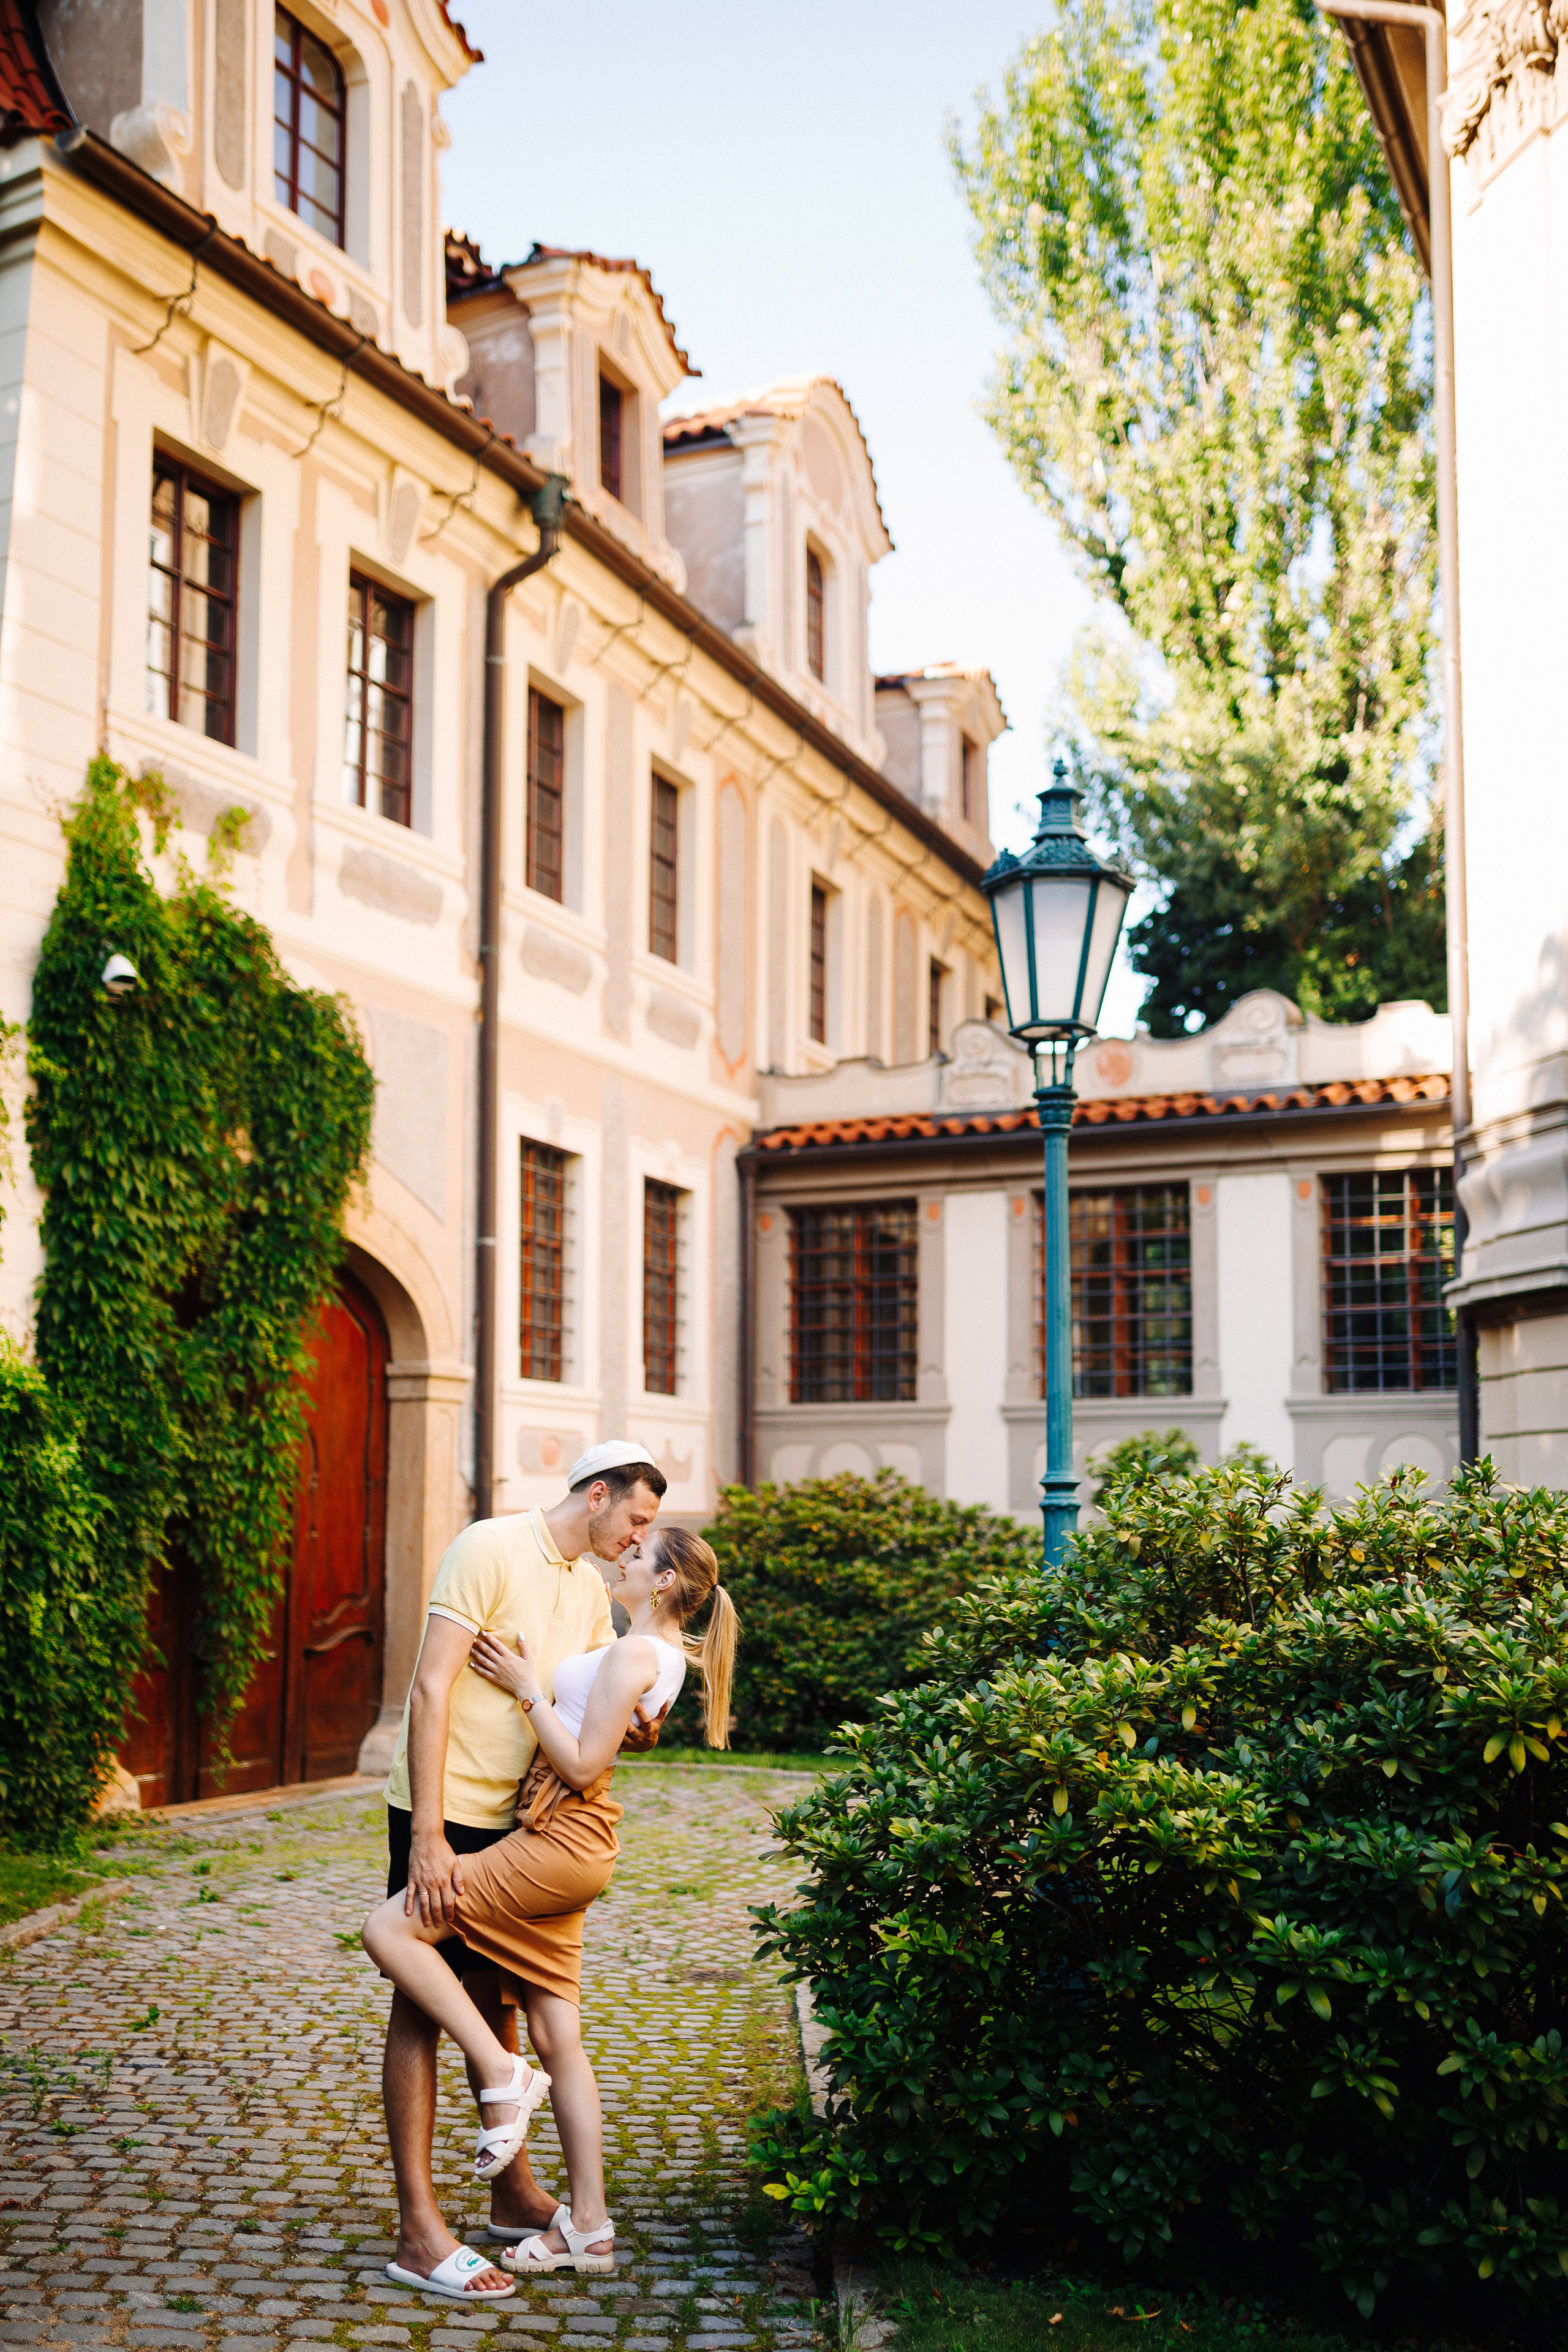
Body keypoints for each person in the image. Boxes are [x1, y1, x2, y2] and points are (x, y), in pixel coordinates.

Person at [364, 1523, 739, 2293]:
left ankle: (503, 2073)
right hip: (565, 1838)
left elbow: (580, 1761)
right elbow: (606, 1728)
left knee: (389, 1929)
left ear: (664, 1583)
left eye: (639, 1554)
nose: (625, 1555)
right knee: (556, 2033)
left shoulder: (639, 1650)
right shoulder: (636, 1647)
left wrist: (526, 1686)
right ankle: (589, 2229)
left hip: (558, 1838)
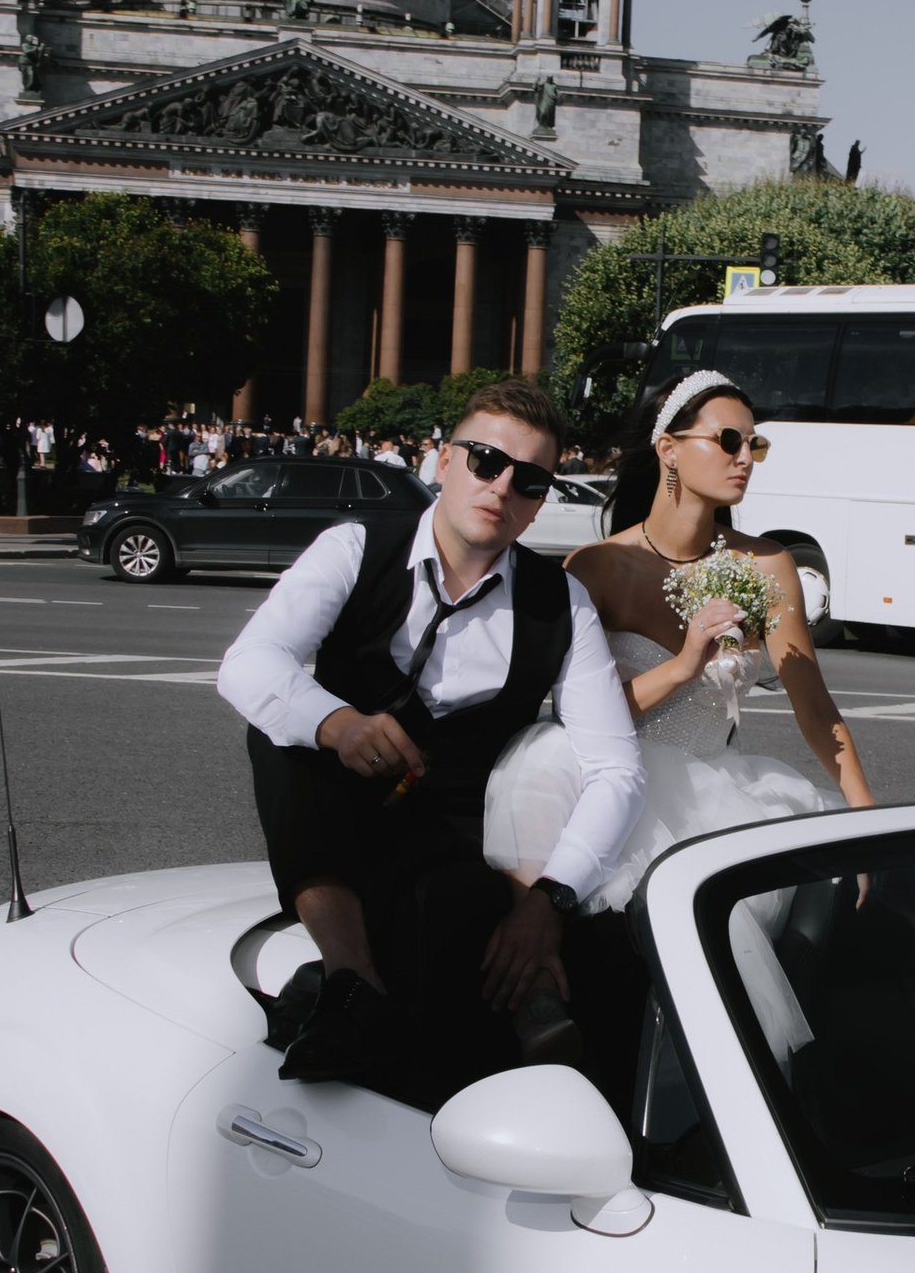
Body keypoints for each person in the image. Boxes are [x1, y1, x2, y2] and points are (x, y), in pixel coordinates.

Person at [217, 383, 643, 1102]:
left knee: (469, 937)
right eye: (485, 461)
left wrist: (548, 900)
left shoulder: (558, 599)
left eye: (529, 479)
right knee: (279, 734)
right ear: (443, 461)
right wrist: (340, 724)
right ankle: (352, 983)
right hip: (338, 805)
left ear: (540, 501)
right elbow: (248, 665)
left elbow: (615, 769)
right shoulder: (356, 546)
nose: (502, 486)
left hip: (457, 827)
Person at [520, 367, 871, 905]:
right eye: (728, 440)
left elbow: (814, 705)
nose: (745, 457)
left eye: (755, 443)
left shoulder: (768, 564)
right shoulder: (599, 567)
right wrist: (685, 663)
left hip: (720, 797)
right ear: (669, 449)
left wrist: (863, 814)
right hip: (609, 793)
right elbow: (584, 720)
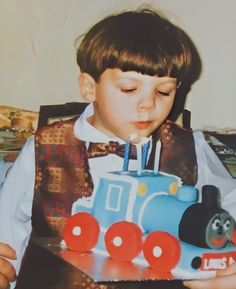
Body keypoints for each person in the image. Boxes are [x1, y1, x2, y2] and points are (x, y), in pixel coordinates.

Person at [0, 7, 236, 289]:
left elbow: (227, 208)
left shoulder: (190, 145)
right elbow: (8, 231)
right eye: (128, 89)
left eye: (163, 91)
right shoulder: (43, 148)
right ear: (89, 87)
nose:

— ACTIVITY —
Scan the listing above, and wherever a line holds the string "elbow", copy that line.

— TASK RESULT —
left elbow: (580, 1761)
right elbow: (606, 1728)
right elbow: (248, 665)
left elbow: (615, 769)
left elbow: (814, 705)
right elbow: (584, 720)
left elbow: (227, 208)
right elbow: (8, 231)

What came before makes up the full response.